═════ Dataset content ═════
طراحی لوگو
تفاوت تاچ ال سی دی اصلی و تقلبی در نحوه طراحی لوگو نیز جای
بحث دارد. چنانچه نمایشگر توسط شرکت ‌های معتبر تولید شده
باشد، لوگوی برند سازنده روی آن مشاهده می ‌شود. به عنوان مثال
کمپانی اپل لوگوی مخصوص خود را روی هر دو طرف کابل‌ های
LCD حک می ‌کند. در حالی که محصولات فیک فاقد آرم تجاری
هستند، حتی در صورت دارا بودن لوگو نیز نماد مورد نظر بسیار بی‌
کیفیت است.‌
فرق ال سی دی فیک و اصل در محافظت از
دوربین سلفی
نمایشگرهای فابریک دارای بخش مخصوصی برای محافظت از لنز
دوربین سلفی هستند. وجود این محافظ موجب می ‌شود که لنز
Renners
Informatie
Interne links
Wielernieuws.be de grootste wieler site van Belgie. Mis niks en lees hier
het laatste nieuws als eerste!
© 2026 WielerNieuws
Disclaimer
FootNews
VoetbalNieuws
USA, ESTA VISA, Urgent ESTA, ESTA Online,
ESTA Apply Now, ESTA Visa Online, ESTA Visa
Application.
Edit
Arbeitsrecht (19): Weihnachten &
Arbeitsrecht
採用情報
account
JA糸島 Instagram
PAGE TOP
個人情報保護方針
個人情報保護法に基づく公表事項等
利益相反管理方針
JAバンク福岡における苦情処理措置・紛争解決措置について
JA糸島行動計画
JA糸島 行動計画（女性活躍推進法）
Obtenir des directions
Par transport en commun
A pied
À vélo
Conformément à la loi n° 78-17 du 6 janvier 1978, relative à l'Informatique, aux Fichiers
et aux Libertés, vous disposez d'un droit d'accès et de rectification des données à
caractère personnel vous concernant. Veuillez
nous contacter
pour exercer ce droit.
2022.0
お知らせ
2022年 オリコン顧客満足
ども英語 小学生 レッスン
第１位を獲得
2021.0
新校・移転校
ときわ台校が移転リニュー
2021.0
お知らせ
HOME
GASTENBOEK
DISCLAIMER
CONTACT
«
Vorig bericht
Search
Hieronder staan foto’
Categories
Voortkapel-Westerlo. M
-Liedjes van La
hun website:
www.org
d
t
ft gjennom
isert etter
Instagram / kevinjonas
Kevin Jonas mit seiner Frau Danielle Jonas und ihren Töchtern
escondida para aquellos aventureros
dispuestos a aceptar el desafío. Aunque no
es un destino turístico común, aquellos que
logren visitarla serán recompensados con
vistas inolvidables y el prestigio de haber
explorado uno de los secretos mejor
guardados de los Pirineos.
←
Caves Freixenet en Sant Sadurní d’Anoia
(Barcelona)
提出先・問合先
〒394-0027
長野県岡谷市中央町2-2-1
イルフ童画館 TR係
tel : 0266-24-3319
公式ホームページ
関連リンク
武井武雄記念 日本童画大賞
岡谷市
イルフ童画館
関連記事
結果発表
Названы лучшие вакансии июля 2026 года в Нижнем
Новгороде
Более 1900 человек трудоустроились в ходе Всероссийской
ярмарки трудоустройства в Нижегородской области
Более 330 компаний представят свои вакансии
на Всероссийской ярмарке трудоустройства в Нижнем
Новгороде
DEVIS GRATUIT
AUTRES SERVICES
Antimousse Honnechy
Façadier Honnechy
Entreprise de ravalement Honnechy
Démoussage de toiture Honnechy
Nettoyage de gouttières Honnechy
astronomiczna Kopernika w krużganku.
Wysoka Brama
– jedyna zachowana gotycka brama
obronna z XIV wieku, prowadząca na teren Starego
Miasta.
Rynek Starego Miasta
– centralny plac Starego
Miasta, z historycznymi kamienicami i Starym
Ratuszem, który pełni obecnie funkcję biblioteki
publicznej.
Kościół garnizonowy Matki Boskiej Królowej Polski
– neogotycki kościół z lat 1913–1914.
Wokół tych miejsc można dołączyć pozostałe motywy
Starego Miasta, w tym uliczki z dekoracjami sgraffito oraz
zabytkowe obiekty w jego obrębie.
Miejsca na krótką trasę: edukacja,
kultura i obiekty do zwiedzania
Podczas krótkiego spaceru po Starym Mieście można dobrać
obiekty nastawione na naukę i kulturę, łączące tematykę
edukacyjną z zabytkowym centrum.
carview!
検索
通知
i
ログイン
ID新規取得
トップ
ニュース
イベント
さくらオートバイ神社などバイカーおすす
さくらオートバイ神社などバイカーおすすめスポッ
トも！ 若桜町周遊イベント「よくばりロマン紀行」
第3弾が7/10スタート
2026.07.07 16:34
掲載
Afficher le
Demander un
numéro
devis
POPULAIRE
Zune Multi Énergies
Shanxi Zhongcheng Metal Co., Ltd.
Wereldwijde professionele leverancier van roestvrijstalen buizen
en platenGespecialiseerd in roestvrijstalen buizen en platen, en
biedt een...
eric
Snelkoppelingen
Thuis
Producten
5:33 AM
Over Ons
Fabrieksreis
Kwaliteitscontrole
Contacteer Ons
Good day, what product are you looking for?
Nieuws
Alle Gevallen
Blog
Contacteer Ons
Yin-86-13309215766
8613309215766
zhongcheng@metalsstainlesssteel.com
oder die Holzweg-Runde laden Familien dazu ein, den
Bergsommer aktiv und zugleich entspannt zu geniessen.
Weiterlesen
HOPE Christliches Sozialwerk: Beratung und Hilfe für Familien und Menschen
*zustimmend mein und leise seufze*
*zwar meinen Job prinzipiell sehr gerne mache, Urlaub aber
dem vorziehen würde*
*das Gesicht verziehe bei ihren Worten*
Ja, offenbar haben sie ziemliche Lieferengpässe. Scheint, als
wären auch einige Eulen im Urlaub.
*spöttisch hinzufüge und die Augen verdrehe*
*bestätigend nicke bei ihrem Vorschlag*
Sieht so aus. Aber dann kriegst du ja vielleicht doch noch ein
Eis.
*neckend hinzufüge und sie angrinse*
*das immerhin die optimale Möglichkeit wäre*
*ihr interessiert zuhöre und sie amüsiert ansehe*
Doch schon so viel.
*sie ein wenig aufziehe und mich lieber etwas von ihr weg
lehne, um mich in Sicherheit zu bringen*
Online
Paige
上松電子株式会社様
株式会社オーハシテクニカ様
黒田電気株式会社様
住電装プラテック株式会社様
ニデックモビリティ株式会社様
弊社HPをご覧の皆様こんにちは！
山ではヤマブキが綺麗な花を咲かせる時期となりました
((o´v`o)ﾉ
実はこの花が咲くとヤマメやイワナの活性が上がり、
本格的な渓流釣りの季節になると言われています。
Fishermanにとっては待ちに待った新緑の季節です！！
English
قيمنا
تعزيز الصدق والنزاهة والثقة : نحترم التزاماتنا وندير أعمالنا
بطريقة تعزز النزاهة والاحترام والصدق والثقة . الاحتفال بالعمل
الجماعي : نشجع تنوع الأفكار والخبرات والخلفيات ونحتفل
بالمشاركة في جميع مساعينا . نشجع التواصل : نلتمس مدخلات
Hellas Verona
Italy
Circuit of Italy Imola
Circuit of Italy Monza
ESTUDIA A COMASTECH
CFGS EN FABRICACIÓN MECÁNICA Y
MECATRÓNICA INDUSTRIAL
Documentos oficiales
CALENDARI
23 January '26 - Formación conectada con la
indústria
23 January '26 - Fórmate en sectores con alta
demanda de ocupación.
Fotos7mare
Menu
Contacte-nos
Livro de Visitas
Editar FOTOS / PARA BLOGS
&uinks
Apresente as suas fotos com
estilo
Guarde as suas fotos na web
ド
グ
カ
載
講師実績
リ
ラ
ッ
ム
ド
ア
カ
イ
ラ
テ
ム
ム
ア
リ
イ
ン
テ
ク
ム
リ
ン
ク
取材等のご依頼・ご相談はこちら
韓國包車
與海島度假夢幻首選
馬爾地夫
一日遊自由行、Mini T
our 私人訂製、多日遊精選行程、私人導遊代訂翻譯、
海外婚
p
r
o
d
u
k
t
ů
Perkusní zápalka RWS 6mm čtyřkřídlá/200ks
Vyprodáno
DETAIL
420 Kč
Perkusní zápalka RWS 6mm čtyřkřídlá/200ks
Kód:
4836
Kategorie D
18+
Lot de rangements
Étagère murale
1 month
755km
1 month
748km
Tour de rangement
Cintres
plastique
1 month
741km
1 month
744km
═════
Exercise. Retype, exactly and in full, the listing from its first line to the one holding "Более 330 компаний представят свои вакансии", both included.

Written solution.
طراحی لوگو
تفاوت تاچ ال سی دی اصلی و تقلبی در نحوه طراحی لوگو نیز جای
بحث دارد. چنانچه نمایشگر توسط شرکت ‌های معتبر تولید شده
باشد، لوگوی برند سازنده روی آن مشاهده می ‌شود. به عنوان مثال
کمپانی اپل لوگوی مخصوص خود را روی هر دو طرف کابل‌ های
LCD حک می ‌کند. در حالی که محصولات فیک فاقد آرم تجاری
هستند، حتی در صورت دارا بودن لوگو نیز نماد مورد نظر بسیار بی‌
کیفیت است.‌
فرق ال سی دی فیک و اصل در محافظت از
دوربین سلفی
نمایشگرهای فابریک دارای بخش مخصوصی برای محافظت از لنز
دوربین سلفی هستند. وجود این محافظ موجب می ‌شود که لنز
Renners
Informatie
Interne links
Wielernieuws.be de grootste wieler site van Belgie. Mis niks en lees hier
het laatste nieuws als eerste!
© 2026 WielerNieuws
Disclaimer
FootNews
VoetbalNieuws
USA, ESTA VISA, Urgent ESTA, ESTA Online,
ESTA Apply Now, ESTA Visa Online, ESTA Visa
Application.
Edit
Arbeitsrecht (19): Weihnachten &
Arbeitsrecht
採用情報
account
JA糸島 Instagram
PAGE TOP
個人情報保護方針
個人情報保護法に基づく公表事項等
利益相反管理方針
JAバンク福岡における苦情処理措置・紛争解決措置について
JA糸島行動計画
JA糸島 行動計画（女性活躍推進法）
Obtenir des directions
Par transport en commun
A pied
À vélo
Conformément à la loi n° 78-17 du 6 janvier 1978, relative à l'Informatique, aux Fichiers
et aux Libertés, vous disposez d'un droit d'accès et de rectification des données à
caractère personnel vous concernant. Veuillez
nous contacter
pour exercer ce droit.
2022.0
お知らせ
2022年 オリコン顧客満足
ども英語 小学生 レッスン
第１位を獲得
2021.0
新校・移転校
ときわ台校が移転リニュー
2021.0
お知らせ
HOME
GASTENBOEK
DISCLAIMER
CONTACT
«
Vorig bericht
Search
Hieronder staan foto’
Categories
Voortkapel-Westerlo. M
-Liedjes van La
hun website:
www.org
d
t
ft gjennom
isert etter
Instagram / kevinjonas
Kevin Jonas mit seiner Frau Danielle Jonas und ihren Töchtern
escondida para aquellos aventureros
dispuestos a aceptar el desafío. Aunque no
es un destino turístico común, aquellos que
logren visitarla serán recompensados con
vistas inolvidables y el prestigio de haber
explorado uno de los secretos mejor
guardados de los Pirineos.
←
Caves Freixenet en Sant Sadurní d’Anoia
(Barcelona)
提出先・問合先
〒394-0027
長野県岡谷市中央町2-2-1
イルフ童画館 TR係
tel : 0266-24-3319
公式ホームページ
関連リンク
武井武雄記念 日本童画大賞
岡谷市
イルフ童画館
関連記事
結果発表
Названы лучшие вакансии июля 2026 года в Нижнем
Новгороде
Более 1900 человек трудоустроились в ходе Всероссийской
ярмарки трудоустройства в Нижегородской области
Более 330 компаний представят свои вакансии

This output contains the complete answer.